PROVIDED MATERIAL →
######

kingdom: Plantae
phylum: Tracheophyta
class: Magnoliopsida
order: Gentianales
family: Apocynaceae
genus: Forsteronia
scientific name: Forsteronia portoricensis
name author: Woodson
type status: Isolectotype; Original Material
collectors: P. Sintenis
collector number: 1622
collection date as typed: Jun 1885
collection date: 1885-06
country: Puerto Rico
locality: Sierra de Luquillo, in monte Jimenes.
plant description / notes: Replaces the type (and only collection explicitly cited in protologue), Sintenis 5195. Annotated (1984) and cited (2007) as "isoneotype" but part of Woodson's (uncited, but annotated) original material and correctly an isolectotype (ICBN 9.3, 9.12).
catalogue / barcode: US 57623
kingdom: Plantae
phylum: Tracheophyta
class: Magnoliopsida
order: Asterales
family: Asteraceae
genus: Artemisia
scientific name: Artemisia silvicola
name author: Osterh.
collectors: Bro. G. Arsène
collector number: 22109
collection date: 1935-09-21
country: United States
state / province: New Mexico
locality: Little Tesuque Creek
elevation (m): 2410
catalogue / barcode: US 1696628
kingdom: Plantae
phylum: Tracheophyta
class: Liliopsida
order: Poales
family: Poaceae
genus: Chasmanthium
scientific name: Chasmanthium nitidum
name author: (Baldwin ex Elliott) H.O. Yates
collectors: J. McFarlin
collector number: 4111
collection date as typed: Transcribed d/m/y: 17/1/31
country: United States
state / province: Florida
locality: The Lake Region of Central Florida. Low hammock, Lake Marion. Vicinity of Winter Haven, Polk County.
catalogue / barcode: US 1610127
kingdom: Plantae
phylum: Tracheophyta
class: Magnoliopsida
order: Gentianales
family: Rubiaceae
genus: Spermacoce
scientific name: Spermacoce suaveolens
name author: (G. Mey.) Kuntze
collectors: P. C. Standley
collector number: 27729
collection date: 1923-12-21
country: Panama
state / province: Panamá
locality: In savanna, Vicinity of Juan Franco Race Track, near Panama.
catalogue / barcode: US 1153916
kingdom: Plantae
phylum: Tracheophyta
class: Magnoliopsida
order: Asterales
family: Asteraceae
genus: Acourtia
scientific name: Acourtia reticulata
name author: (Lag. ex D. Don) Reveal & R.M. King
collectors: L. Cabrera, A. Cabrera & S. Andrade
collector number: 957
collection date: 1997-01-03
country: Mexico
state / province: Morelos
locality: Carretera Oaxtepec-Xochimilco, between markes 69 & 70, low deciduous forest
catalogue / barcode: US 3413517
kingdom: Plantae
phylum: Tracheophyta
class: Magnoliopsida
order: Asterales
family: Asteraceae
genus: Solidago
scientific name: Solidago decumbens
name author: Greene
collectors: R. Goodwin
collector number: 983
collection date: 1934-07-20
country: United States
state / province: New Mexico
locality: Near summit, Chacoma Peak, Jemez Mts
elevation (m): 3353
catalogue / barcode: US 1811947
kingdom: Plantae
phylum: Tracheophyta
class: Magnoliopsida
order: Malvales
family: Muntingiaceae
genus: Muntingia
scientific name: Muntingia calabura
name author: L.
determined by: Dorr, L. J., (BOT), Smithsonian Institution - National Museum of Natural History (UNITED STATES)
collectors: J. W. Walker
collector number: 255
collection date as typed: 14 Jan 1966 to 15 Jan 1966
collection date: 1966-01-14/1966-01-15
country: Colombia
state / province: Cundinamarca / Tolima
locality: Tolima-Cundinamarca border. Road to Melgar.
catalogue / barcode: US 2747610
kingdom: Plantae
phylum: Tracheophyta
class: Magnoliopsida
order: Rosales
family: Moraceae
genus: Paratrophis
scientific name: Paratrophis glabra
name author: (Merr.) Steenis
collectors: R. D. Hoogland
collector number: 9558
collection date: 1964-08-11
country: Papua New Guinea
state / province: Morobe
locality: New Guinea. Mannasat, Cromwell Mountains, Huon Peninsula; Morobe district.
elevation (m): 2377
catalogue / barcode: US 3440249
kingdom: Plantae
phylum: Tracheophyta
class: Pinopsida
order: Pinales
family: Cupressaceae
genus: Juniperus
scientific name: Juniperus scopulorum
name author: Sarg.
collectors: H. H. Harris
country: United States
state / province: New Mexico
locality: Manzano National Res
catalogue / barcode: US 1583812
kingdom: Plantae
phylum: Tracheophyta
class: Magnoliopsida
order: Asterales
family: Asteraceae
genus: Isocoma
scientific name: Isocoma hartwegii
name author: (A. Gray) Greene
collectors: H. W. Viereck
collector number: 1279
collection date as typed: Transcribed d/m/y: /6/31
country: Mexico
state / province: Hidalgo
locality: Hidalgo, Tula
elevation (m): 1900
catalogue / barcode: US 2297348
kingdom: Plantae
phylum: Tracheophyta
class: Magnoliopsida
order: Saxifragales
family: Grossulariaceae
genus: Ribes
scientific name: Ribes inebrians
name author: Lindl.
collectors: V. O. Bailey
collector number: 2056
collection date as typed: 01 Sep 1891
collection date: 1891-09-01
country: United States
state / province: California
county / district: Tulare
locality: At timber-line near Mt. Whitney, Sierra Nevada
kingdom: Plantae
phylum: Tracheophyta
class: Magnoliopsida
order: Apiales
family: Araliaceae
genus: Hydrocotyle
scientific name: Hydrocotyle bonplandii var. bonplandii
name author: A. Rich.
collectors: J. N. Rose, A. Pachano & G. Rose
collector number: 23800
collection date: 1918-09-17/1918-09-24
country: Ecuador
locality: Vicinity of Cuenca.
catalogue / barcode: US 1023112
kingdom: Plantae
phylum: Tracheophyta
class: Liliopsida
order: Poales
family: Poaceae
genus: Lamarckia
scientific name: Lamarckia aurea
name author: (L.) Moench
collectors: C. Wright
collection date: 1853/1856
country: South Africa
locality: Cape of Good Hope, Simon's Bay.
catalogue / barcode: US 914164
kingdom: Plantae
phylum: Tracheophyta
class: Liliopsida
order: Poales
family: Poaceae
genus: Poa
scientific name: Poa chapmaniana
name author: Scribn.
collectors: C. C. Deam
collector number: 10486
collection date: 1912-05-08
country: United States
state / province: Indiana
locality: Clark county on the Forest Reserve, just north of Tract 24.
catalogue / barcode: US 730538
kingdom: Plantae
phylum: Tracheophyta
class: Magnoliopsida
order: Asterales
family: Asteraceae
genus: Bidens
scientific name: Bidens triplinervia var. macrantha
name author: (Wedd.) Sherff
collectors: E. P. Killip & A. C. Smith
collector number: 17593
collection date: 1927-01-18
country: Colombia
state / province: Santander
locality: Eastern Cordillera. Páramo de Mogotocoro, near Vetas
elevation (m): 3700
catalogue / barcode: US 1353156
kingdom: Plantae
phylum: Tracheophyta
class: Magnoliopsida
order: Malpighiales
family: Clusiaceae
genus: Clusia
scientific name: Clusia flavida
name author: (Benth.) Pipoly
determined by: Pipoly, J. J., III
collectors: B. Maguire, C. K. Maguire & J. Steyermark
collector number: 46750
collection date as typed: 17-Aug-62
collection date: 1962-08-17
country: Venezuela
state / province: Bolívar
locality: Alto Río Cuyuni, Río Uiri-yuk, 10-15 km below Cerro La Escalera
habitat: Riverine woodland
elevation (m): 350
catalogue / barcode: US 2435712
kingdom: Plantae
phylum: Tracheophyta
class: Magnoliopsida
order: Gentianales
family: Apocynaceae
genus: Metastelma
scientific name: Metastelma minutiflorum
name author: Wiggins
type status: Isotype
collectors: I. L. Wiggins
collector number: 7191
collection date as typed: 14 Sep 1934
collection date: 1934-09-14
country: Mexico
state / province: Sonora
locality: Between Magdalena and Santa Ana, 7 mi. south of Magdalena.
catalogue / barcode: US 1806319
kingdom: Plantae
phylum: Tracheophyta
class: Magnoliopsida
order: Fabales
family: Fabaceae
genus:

######

WRITTEN PROBLEM → For every item, pull out its catalog record as one "label: value" line per field, from kingdom through catalogue / barcode. Copy each value verbatim and keep the items in order.

RESPONSE TO THIS EXERCISE →
kingdom: Plantae
phylum: Tracheophyta
class: Magnoliopsida
order: Gentianales
family: Apocynaceae
genus: Forsteronia
scientific name: Forsteronia portoricensis
name author: Woodson
type status: Isolectotype; Original Material
collectors: P. Sintenis
collector number: 1622
collection date as typed: Jun 1885
collection date: 1885-06
country: Puerto Rico
locality: Sierra de Luquillo, in monte Jimenes.
plant description / notes: Replaces the type (and only collection explicitly cited in protologue), Sintenis 5195. Annotated (1984) and cited (2007) as "isoneotype" but part of Woodson's (uncited, but annotated) original material and correctly an isolectotype (ICBN 9.3, 9.12).
catalogue / barcode: US 57623
kingdom: Plantae
phylum: Tracheophyta
class: Magnoliopsida
order: Asterales
family: Asteraceae
genus: Artemisia
scientific name: Artemisia silvicola
name author: Osterh.
collectors: Bro. G. Arsène
collector number: 22109
collection date: 1935-09-21
country: United States
state / province: New Mexico
locality: Little Tesuque Creek
elevation (m): 2410
catalogue / barcode: US 1696628
kingdom: Plantae
phylum: Tracheophyta
class: Liliopsida
order: Poales
family: Poaceae
genus: Chasmanthium
scientific name: Chasmanthium nitidum
name author: (Baldwin ex Elliott) H.O. Yates
collectors: J. McFarlin
collector number: 4111
collection date as typed: Transcribed d/m/y: 17/1/31
country: United States
state / province: Florida
locality: The Lake Region of Central Florida. Low hammock, Lake Marion. Vicinity of Winter Haven, Polk County.
catalogue / barcode: US 1610127
kingdom: Plantae
phylum: Tracheophyta
class: Magnoliopsida
order: Gentianales
family: Rubiaceae
genus: Spermacoce
scientific name: Spermacoce suaveolens
name author: (G. Mey.) Kuntze
collectors: P. C. Standley
collector number: 27729
collection date: 1923-12-21
country: Panama
state / province: Panamá
locality: In savanna, Vicinity of Juan Franco Race Track, near Panama.
catalogue / barcode: US 1153916
kingdom: Plantae
phylum: Tracheophyta
class: Magnoliopsida
order: Asterales
family: Asteraceae
genus: Acourtia
scientific name: Acourtia reticulata
name author: (Lag. ex D. Don) Reveal & R.M. King
collectors: L. Cabrera, A. Cabrera & S. Andrade
collector number: 957
collection date: 1997-01-03
country: Mexico
state / province: Morelos
locality: Carretera Oaxtepec-Xochimilco, between markes 69 & 70, low deciduous forest
catalogue / barcode: US 3413517
kingdom: Plantae
phylum: Tracheophyta
class: Magnoliopsida
order: Asterales
family: Asteraceae
genus: Solidago
scientific name: Solidago decumbens
name author: Greene
collectors: R. Goodwin
collector number: 983
collection date: 1934-07-20
country: United States
state / province: New Mexico
locality: Near summit, Chacoma Peak, Jemez Mts
elevation (m): 3353
catalogue / barcode: US 1811947
kingdom: Plantae
phylum: Tracheophyta
class: Magnoliopsida
order: Malvales
family: Muntingiaceae
genus: Muntingia
scientific name: Muntingia calabura
name author: L.
determined by: Dorr, L. J., (BOT), Smithsonian Institution - National Museum of Natural History (UNITED STATES)
collectors: J. W. Walker
collector number: 255
collection date as typed: 14 Jan 1966 to 15 Jan 1966
collection date: 1966-01-14/1966-01-15
country: Colombia
state / province: Cundinamarca / Tolima
locality: Tolima-Cundinamarca border. Road to Melgar.
catalogue / barcode: US 2747610
kingdom: Plantae
phylum: Tracheophyta
class: Magnoliopsida
order: Rosales
family: Moraceae
genus: Paratrophis
scientific name: Paratrophis glabra
name author: (Merr.) Steenis
collectors: R. D. Hoogland
collector number: 9558
collection date: 1964-08-11
country: Papua New Guinea
state / province: Morobe
locality: New Guinea. Mannasat, Cromwell Mountains, Huon Peninsula; Morobe district.
elevation (m): 2377
catalogue / barcode: US 3440249
kingdom: Plantae
phylum: Tracheophyta
class: Pinopsida
order: Pinales
family: Cupressaceae
genus: Juniperus
scientific name: Juniperus scopulorum
name author: Sarg.
collectors: H. H. Harris
country: United States
state / province: New Mexico
locality: Manzano National Res
catalogue / barcode: US 1583812
kingdom: Plantae
phylum: Tracheophyta
class: Magnoliopsida
order: Asterales
family: Asteraceae
genus: Isocoma
scientific name: Isocoma hartwegii
name author: (A. Gray) Greene
collectors: H. W. Viereck
collector number: 1279
collection date as typed: Transcribed d/m/y: /6/31
country: Mexico
state / province: Hidalgo
locality: Hidalgo, Tula
elevation (m): 1900
catalogue / barcode: US 2297348
kingdom: Plantae
phylum: Tracheophyta
class: Magnoliopsida
order: Saxifragales
family: Grossulariaceae
genus: Ribes
scientific name: Ribes inebrians
name author: Lindl.
collectors: V. O. Bailey
collector number: 2056
collection date as typed: 01 Sep 1891
collection date: 1891-09-01
country: United States
state / province: California
county / district: Tulare
locality: At timber-line near Mt. Whitney, Sierra Nevada
kingdom: Plantae
phylum: Tracheophyta
class: Magnoliopsida
order: Apiales
family: Araliaceae
genus: Hydrocotyle
scientific name: Hydrocotyle bonplandii var. bonplandii
name author: A. Rich.
collectors: J. N. Rose, A. Pachano & G. Rose
collector number: 23800
collection date: 1918-09-17/1918-09-24
country: Ecuador
locality: Vicinity of Cuenca.
catalogue / barcode: US 1023112
kingdom: Plantae
phylum: Tracheophyta
class: Liliopsida
order: Poales
family: Poaceae
genus: Lamarckia
scientific name: Lamarckia aurea
name author: (L.) Moench
collectors: C. Wright
collection date: 1853/1856
country: South Africa
locality: Cape of Good Hope, Simon's Bay.
catalogue / barcode: US 914164
kingdom: Plantae
phylum: Tracheophyta
class: Liliopsida
order: Poales
family: Poaceae
genus: Poa
scientific name: Poa chapmaniana
name author: Scribn.
collectors: C. C. Deam
collector number: 10486
collection date: 1912-05-08
country: United States
state / province: Indiana
locality: Clark county on the Forest Reserve, just north of Tract 24.
catalogue / barcode: US 730538
kingdom: Plantae
phylum: Tracheophyta
class: Magnoliopsida
order: Asterales
family: Asteraceae
genus: Bidens
scientific name: Bidens triplinervia var. macrantha
name author: (Wedd.) Sherff
collectors: E. P. Killip & A. C. Smith
collector number: 17593
collection date: 1927-01-18
country: Colombia
state / province: Santander
locality: Eastern Cordillera. Páramo de Mogotocoro, near Vetas
elevation (m): 3700
catalogue / barcode: US 1353156
kingdom: Plantae
phylum: Tracheophyta
class: Magnoliopsida
order: Malpighiales
family: Clusiaceae
genus: Clusia
scientific name: Clusia flavida
name author: (Benth.) Pipoly
determined by: Pipoly, J. J., III
collectors: B. Maguire, C. K. Maguire & J. Steyermark
collector number: 46750
collection date as typed: 17-Aug-62
collection date: 1962-08-17
country: Venezuela
state / province: Bolívar
locality: Alto Río Cuyuni, Río Uiri-yuk, 10-15 km below Cerro La Escalera
habitat: Riverine woodland
elevation (m): 350
catalogue / barcode: US 2435712
kingdom: Plantae
phylum: Tracheophyta
class: Magnoliopsida
order: Gentianales
family: Apocynaceae
genus: Metastelma
scientific name: Metastelma minutiflorum
name author: Wiggins
type status: Isotype
collectors: I. L. Wiggins
collector number: 7191
collection date as typed: 14 Sep 1934
collection date: 1934-09-14
country: Mexico
state / province: Sonora
locality: Between Magdalena and Santa Ana, 7 mi. south of Magdalena.
catalogue / barcode: US 1806319
kingdom: Plantae
phylum: Tracheophyta
class: Magnoliopsida
order: Fabales
family: Fabaceae
genus:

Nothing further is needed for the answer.